● TASK DESCRIPTION
Could you say how many lines in the records include "Sittenbachtal"? Please give the number by itself.

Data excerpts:
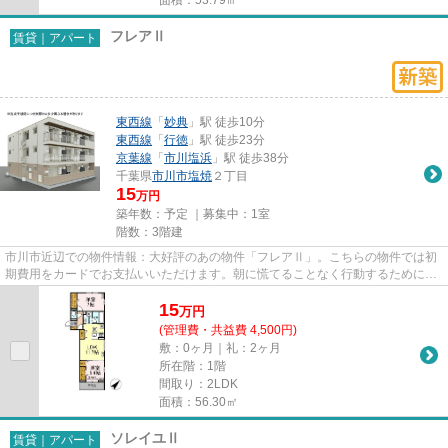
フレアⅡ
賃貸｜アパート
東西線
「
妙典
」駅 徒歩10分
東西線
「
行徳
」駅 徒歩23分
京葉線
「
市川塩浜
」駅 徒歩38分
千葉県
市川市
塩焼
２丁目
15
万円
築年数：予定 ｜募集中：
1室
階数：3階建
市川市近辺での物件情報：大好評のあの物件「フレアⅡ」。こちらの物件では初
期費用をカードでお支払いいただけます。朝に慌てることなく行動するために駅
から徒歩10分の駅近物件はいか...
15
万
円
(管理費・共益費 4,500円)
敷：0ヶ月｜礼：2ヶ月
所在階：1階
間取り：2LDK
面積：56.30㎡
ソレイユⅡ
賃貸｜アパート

...

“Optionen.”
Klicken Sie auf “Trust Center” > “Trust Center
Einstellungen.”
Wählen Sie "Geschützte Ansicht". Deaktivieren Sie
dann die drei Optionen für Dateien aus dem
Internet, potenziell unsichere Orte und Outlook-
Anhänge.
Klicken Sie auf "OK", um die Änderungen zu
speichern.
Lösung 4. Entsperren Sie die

--

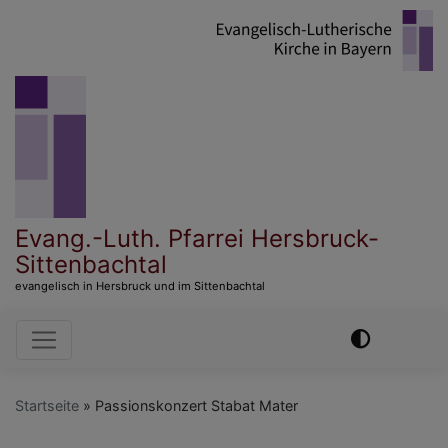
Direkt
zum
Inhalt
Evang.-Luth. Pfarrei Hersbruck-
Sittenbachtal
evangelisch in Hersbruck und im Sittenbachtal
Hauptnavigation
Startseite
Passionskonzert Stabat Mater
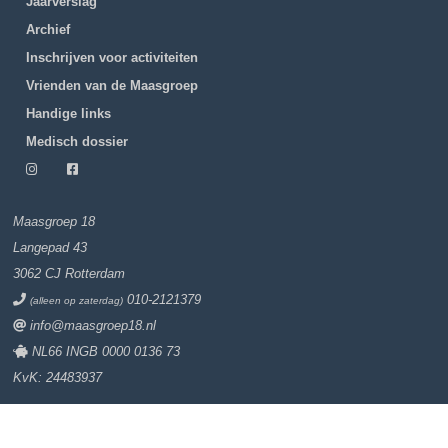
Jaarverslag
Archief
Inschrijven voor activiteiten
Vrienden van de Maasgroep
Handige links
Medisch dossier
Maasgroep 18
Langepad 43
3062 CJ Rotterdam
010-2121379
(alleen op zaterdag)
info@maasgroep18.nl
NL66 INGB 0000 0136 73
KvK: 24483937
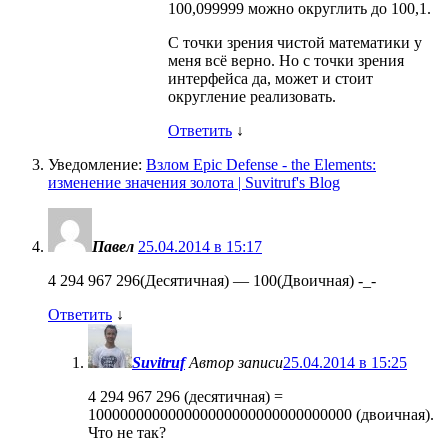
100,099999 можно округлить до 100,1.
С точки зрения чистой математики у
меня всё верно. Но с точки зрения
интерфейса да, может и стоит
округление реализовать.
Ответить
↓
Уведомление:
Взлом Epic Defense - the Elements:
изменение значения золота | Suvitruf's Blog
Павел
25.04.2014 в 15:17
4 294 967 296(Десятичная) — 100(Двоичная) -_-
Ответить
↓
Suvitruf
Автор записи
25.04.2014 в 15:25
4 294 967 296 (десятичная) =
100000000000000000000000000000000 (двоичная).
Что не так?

● EXERCISE SOLUTION
2